Still, what would be worse? Going to Bonneville with a motor down on compression, or missing another year because I screwed up the pistons? It was about this time that I spent a Sunday afternoon watching "The World's Fastest Indian" again; just for a little inspiration. The more I pondered old Burt Munro casting his own pistons in the little shack he lived and worked in, the more I knew I had to give it a shot. Besides, the ceramic coatings I planned to use on the piston domes should give a little extra protection.
That's not to say I wasn't still plenty nervous about it. What if I managed to distort the ring lands? What if I screwed up in some other unforeseen manner? And what might that unforeseen screw up be? Obviously no point in pursuing that line of thought. If I could come up with a possible screw up, it would not be unforeseen.
To make a long story short, the pistons welded very nicely.

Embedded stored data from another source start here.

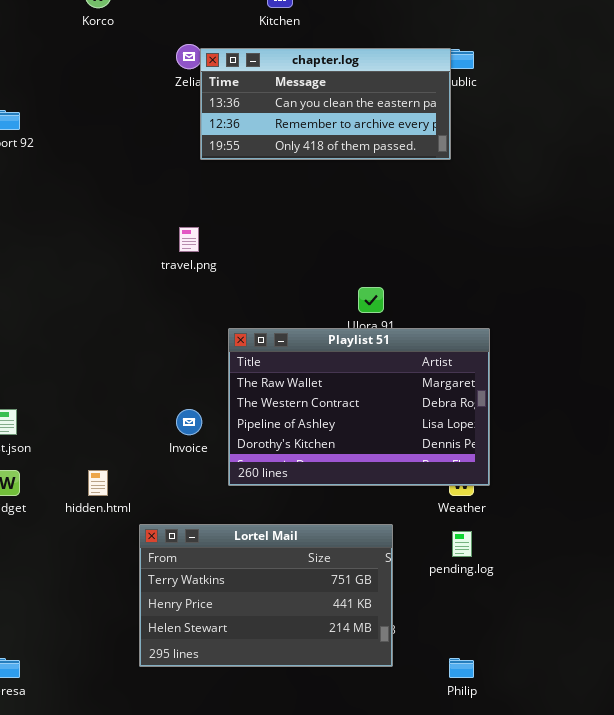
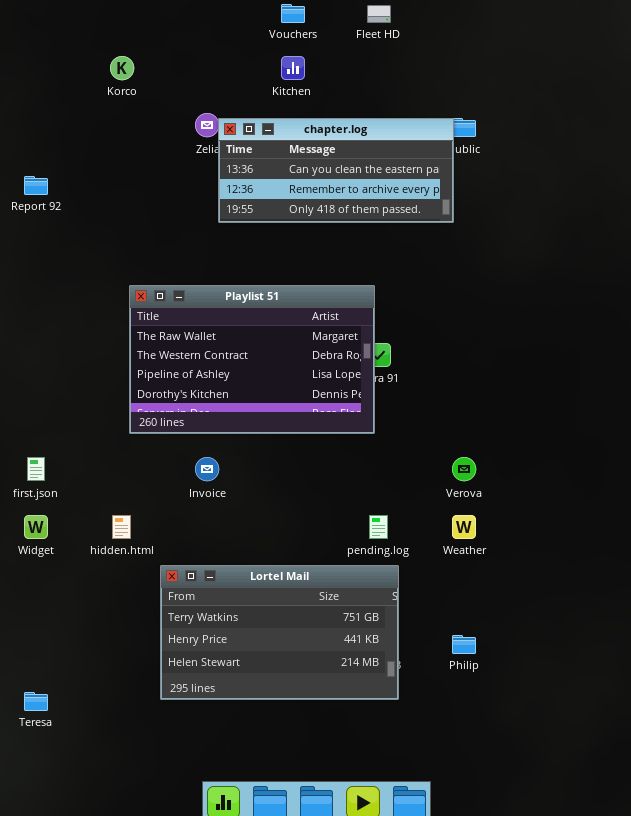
Playlist 51: [228,328,490,486] -> [129,285,375,434], moved
pending.log: [452,531,472,557] -> [369,515,388,539], moved
Philip: [449,658,474,678] -> [452,635,476,654], moved

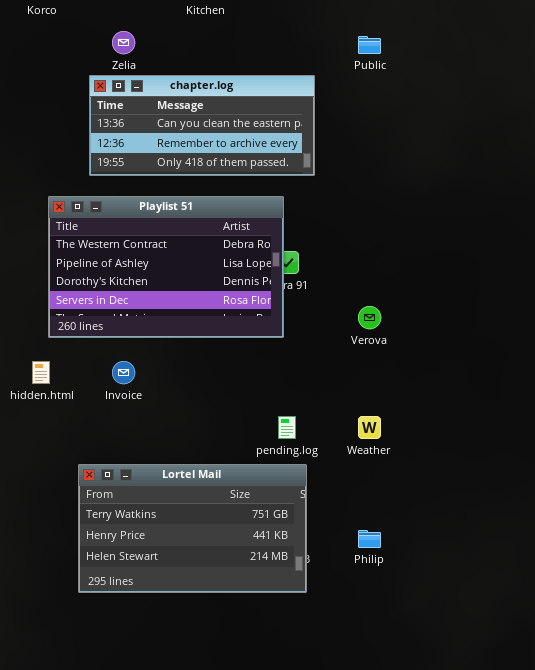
chapter.log: [218,118,454,223] -> [89,75,315,176], moved
Playlist 51: [129,285,375,434] -> [48,196,284,338], scrolled down 1 row
Verova: [452,457,476,481] -> [358,306,381,329], moved
hidden.html: [112,515,131,539] -> [32,361,50,384], moved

In fact a steadier hand on my part would have resulted in a nice looking job. But, despite the lack of beauty in my welding, I was confident that it was structurally sound - well...at least as structurally sound as one can be when welding a piece that normal people would not consider mistreating in such a way. So, back to the mill to re-cut the valve pockets to a minimum depth, and then mock up with clay once again. With only a minimum of frustration I achieved valve to piston clearances of an acceptable distance.
Welded
Machined after Welding
Back to the same old drill of cc'ing the newly larger piston domes and entering the results into the computer. To be honest, by that point in time I would have been happy to see 9:1, so I was quite pleased to find we were up to 9.8:1! Next up: balancing the flywheels.